Background: Brain derived neurotrophic factor (BDNF) may play a central role in the pathogenesis
of Alzheimer's disease (AD) through neurotrophic effects on basal cholinergic neurons. Reduced
serum levels of BDND are observed among AD patients and may predict AD risk. Nevertheless, knowledge
about factors associated with its levels in blood is lacking.
Objective: To identify clinical and demographic correlates of serum BDNF levels.
Methods: BDNF was measured from serum collected between 1992-1996 and 1998-2001 in participants
from the Original and Offspring cohorts of the Framingham Study, respectively. A cross-sectional
analysis was done to evaluate the relationship between clinical measures and BDNF levels using standard
linear regression and stepwise models. Analyses were conducted in the total sample and separately
in each cohort, and were adjusted for age and sex.

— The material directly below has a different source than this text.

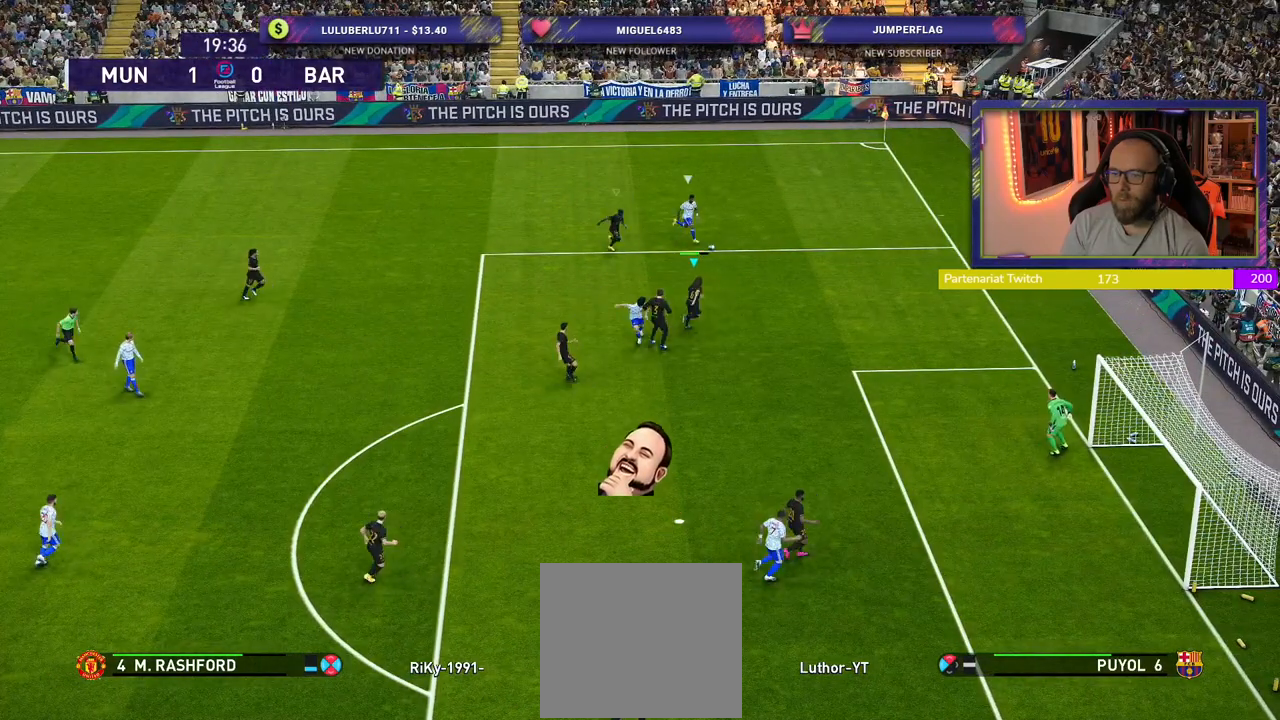
{"buttons": ["CROSS"], "left_stick": "left", "right_stick": "center", "events": [[60, "CROSS", "down"], [80, "R2", "up"], [140, "left_stick", "center"], [420, "left_stick", "left"]]}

Results: BDNF was measured in 3,689 participants (mean age 65 years, 56% women; 82% Offspring).
Cigarette smoking and high total cholesterol were associated with elevated BDNF levels, and history of
atrial fibrillation was associated with decreased levels. Elevated BDNF levels were related to greater
physical activity and lower Tumor Necrosis Factor-α levels in Offspring. Stepwise models also revealed
associations with statin use, alcohol consumption and Apolipoprotein Eε4 genotype.
Conclusion: Serum BDNF correlates with various metabolic, inflammatory and life-style measures
which in turn have been linked with risk of AD. Future studies of serum BDNF should adjust for these
correlates and are needed to further explore the underlying interplay between BDNF and other factors in
the pathophysiology of cognitive impairment and AD.